Is is thread-safe to do `Tensor.to(device)` from multiple threads to the same GPU device?

I’m reading many small files (tensors) to be loaded to the GPU memory. In this case, can I open a thread pool and use .to to move all of them to GPU? I have 8 GPUs in total, each will take ~2000 such tensors, and this is done in python with a multiprocessing.pool.ThreadPool(32).

A more general question: is it safe to access the same GPU device through different threads but with thread local objects (still in python, e.g. using a thread pool) ? E.g. if I do x = torch.rand(2, 2) in two different threads and manipulate each thread’s x separately, will I possibly run into any errors / undefined behaviors?

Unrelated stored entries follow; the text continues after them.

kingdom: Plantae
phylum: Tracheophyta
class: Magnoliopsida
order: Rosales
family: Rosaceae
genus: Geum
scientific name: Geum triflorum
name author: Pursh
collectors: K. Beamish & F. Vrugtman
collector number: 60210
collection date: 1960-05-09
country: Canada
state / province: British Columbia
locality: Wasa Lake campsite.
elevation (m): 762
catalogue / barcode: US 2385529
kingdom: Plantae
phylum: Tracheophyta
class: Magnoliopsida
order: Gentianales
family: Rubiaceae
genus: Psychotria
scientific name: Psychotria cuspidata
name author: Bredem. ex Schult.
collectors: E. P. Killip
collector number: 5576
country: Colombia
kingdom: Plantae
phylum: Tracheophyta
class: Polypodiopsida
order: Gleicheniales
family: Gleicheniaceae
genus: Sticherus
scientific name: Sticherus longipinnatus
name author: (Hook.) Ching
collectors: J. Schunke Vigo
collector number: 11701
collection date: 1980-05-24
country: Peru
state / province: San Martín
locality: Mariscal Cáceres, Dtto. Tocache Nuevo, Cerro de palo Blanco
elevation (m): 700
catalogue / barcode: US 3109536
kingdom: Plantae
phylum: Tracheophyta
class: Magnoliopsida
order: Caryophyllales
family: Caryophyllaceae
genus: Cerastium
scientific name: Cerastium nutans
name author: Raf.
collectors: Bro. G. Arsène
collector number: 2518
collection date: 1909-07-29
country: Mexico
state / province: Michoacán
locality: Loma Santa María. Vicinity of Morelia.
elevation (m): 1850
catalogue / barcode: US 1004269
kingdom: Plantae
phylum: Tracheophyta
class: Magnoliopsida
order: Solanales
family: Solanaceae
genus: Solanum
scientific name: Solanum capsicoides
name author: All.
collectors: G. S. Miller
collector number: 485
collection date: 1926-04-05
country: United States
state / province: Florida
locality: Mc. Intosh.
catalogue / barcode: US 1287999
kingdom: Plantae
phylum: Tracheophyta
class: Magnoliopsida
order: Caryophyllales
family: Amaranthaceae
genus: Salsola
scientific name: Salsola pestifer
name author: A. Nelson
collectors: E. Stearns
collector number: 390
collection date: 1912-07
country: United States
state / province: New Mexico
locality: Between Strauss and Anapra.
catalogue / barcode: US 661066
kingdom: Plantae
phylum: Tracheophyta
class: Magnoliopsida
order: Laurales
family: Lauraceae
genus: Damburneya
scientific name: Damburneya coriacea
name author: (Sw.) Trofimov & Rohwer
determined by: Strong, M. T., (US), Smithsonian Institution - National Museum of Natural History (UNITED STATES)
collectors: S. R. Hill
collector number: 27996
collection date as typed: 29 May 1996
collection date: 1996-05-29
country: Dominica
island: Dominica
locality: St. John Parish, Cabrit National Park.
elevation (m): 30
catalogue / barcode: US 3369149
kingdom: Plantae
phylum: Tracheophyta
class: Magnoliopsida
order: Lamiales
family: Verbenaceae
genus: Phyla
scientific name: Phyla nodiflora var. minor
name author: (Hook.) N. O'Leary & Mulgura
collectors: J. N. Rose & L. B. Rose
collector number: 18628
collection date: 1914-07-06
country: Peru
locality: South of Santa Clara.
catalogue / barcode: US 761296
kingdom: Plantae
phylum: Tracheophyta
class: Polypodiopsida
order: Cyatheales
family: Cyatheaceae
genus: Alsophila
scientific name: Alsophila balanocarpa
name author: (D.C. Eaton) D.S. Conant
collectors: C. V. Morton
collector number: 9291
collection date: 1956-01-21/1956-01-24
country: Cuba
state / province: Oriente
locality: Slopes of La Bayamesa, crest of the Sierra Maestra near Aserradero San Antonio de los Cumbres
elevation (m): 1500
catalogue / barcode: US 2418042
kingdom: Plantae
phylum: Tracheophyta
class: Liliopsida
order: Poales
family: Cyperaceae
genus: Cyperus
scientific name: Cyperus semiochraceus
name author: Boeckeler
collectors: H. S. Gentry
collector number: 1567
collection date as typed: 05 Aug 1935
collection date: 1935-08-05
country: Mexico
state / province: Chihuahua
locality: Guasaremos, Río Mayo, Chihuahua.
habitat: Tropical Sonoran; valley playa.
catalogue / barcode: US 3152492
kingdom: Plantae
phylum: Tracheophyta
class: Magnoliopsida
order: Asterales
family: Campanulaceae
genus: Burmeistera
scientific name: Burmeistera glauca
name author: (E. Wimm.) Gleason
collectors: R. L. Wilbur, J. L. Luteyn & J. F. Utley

It should be safe, as long as you use CUDA stream/events to make sure that subsequent ops do not access the data before it’s ready. See the doc below.

https://pytorch.org/docs/stable/generated/torch.cuda.Event.html

BTW, if you only wanna avoid blocking Host-to-Device (H2D) copies, you can use pinned CPU memory and then set non_blocking=True in Tensor.to(), which will make the copy async.

E.g. if I do x = torch.rand(2, 2) in two different threads and manipulate each thread’s x separately, will I possibly run into any errors / undefined behaviors?

This should fine, because x in these two threads will use different CUDA memory blocks. However, one thing to note is that, Python GIL might kill perf for multi-threading. You should still be able to get some speedup though, as PyTorch drops GIL when entering the C++ side.

1 Like

Thank you for the education! These completely answers my questions.